TRECHO FORNECIDO
######

O Tribunal Superior Eleitoral (TSE) está em um processo acelerado para determinar se Pablo Marçal, do PRTB, poderá concorrer à presidência nas eleições que ocorrerão no dia 4 de outubro. No entanto, a legislação eleitoral estabelece prazos que podem fazer com que a decisão sobre sua candidatura se aproxime da data da votação. A relatora do caso é a ministra Estela Aranha.
De acordo com os cálculos realizados por membros do TSE, o Ministério Público Eleitoral (MPE) deverá receber todos os pedidos de registro de candidatura até o dia 31 de agosto. Após esse prazo, o MPE terá um período de seis dias para analisar possíveis impugnações e se manifestar sobre os registros apresentados. É importante ressaltar que o questionamento de uma candidatura pode ser feito por candidatos, partidos, federações ou coligações.
Caso o MPE se posicione contra a candidatura de Marçal, ele terá um prazo de sete dias para apresentar sua defesa. Nesse contexto, a defesa poderá solicitar a produção de novas provas e perícias para contestar os elementos apresentados contra ele, uma etapa que pode levar mais de 15 dias para ser concluída.
Somente após a finalização dessa fase, o processo será encaminhado ao gabinete da ministra Estela Aranha. Se ela considerar a impugnação procedente, haverá ainda um prazo para que a defesa apresente suas alegações finais antes do julgamento.
Atualmente, Pablo Marçal enfrenta uma inelegibilidade de oito anos, resultado de uma condenação do Tribunal Regional Eleitoral, na qual foi penalizado por oferecer pagamentos a indivíduos que realizassem cortes de seus vídeos e os publicassem na internet.

######

DESCRIÇÃO DO PROBLEMA
Conforme o trecho fornecido, até que dia o Ministério Público Eleitoral deverá receber todos os pedidos de registro de candidatura?

Dados armazenados:
######

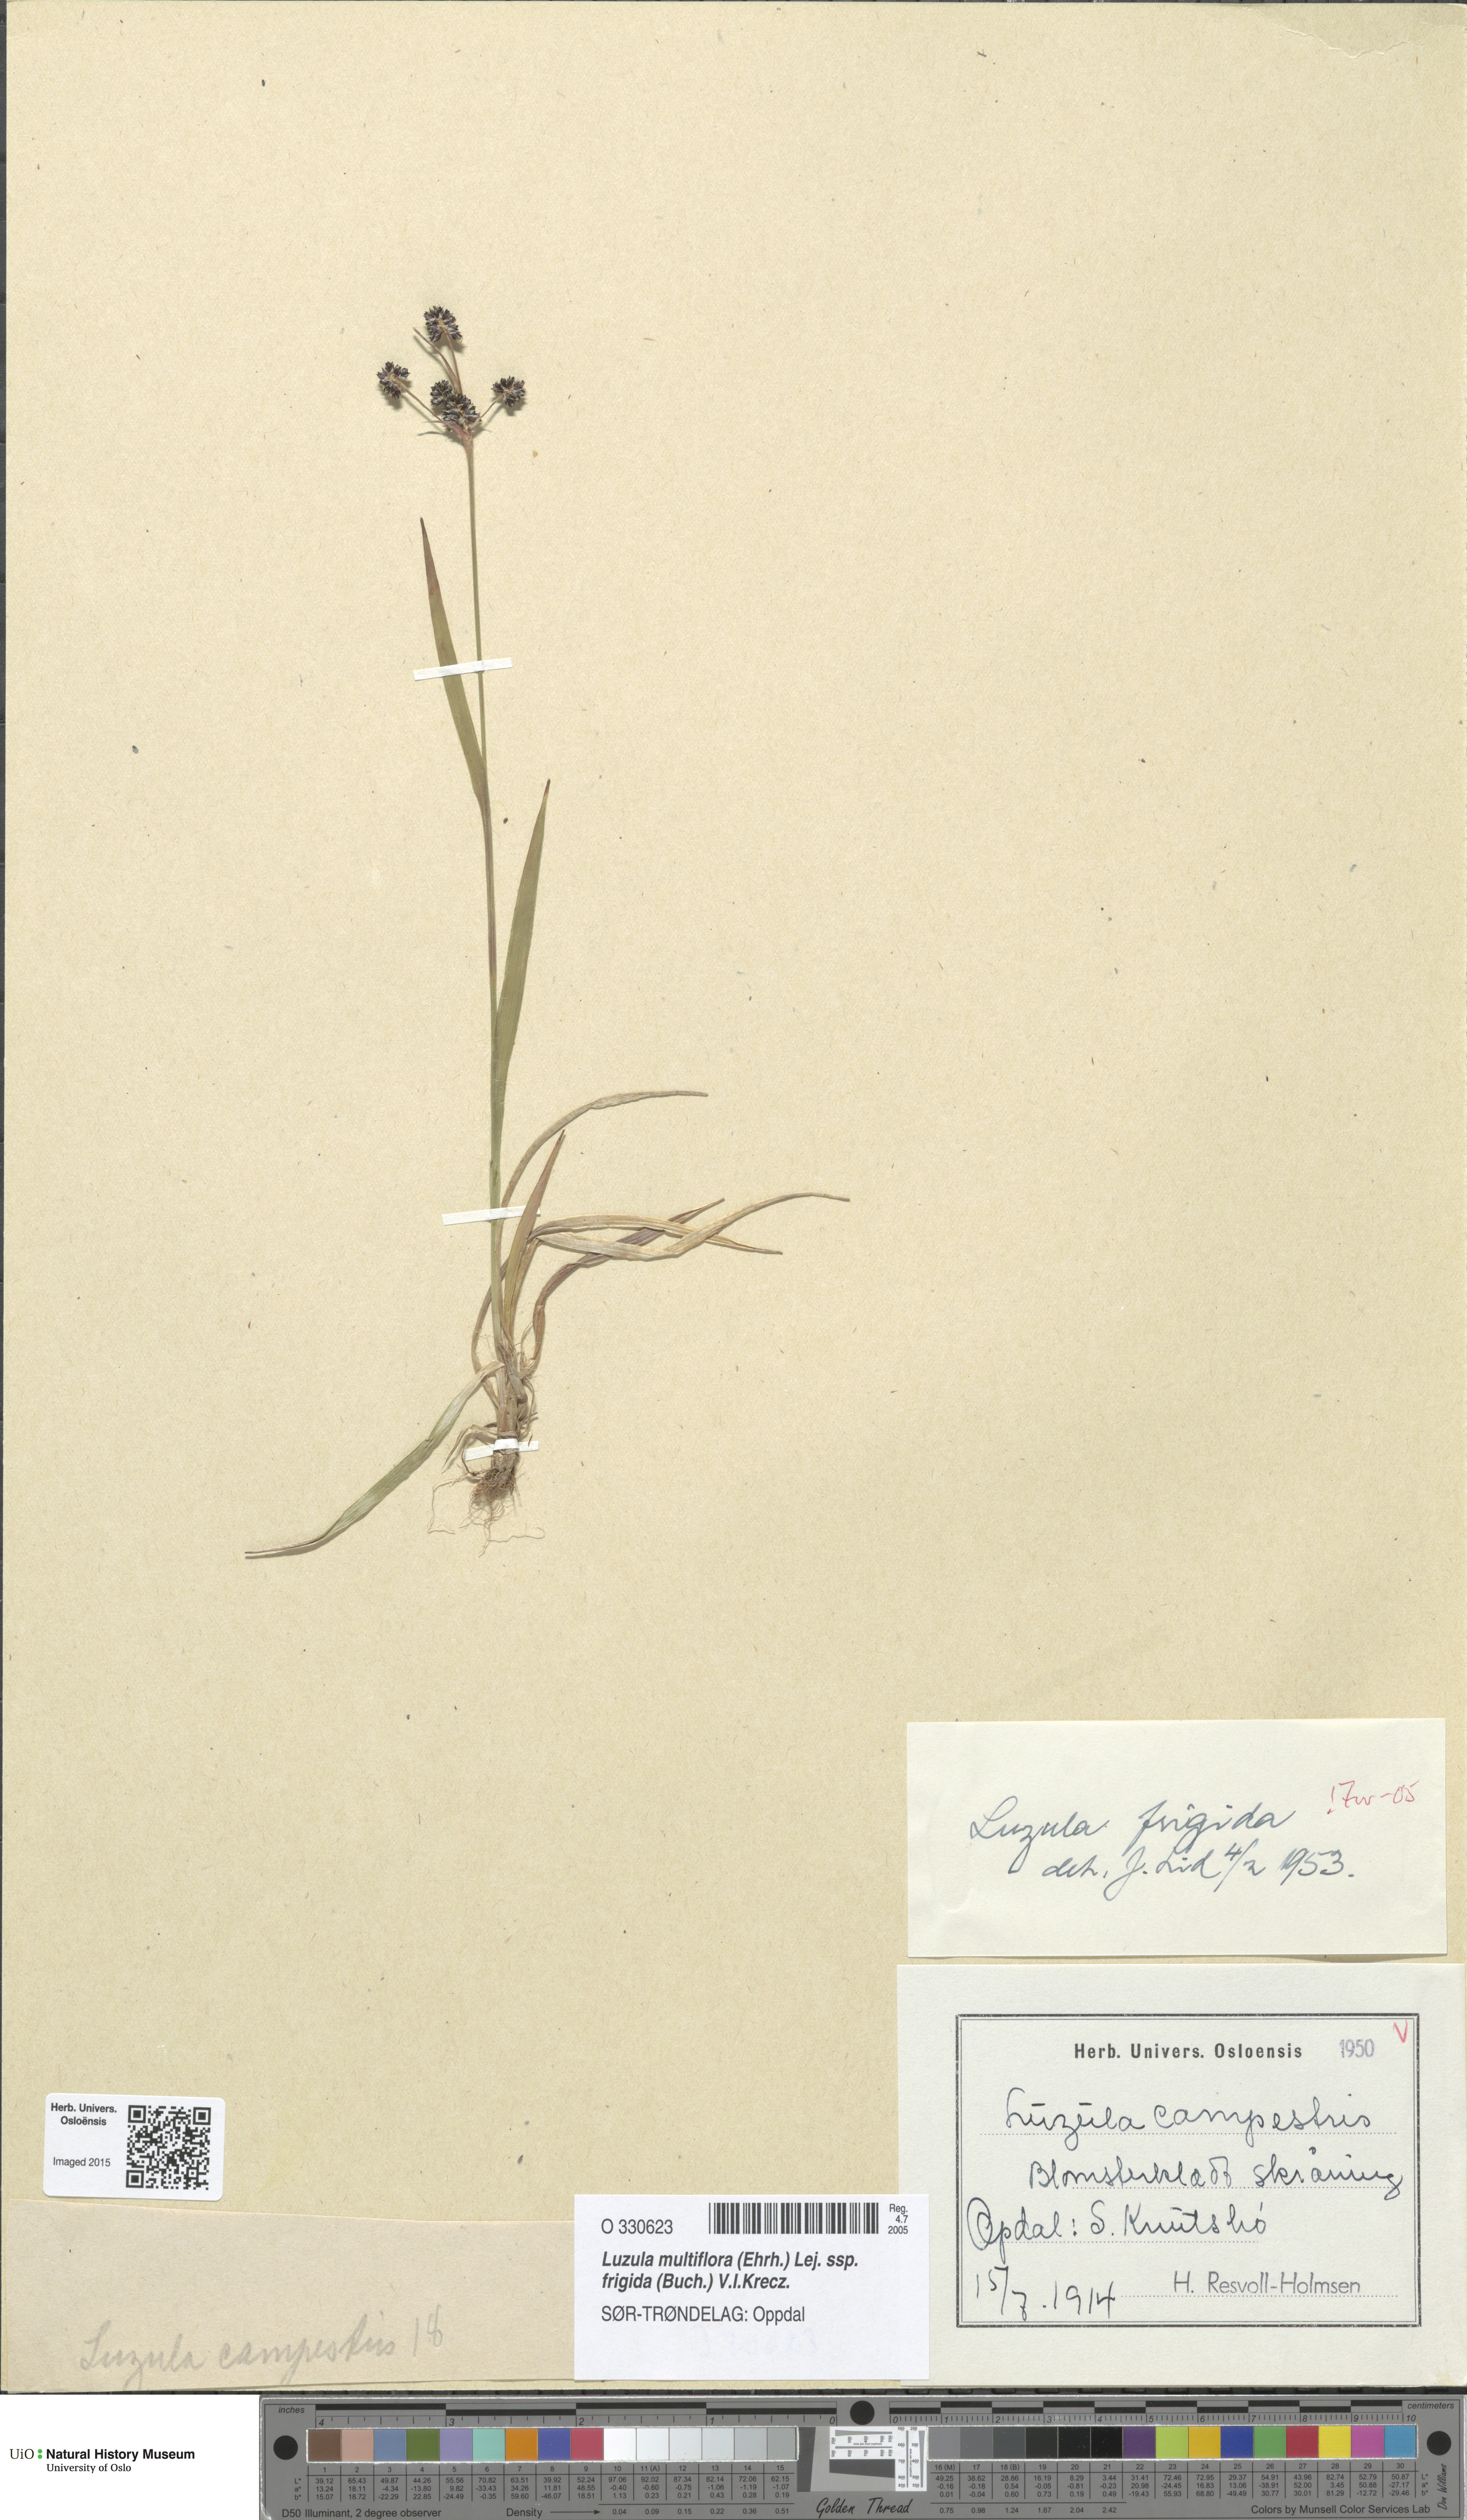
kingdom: Plantae
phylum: Tracheophyta
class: Liliopsida
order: Poales
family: Juncaceae
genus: Luzula
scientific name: Luzula multiflora
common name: Heath wood-rush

######

SOLUÇÃO DO EXERCÍCIO
Até o dia 31 de agosto.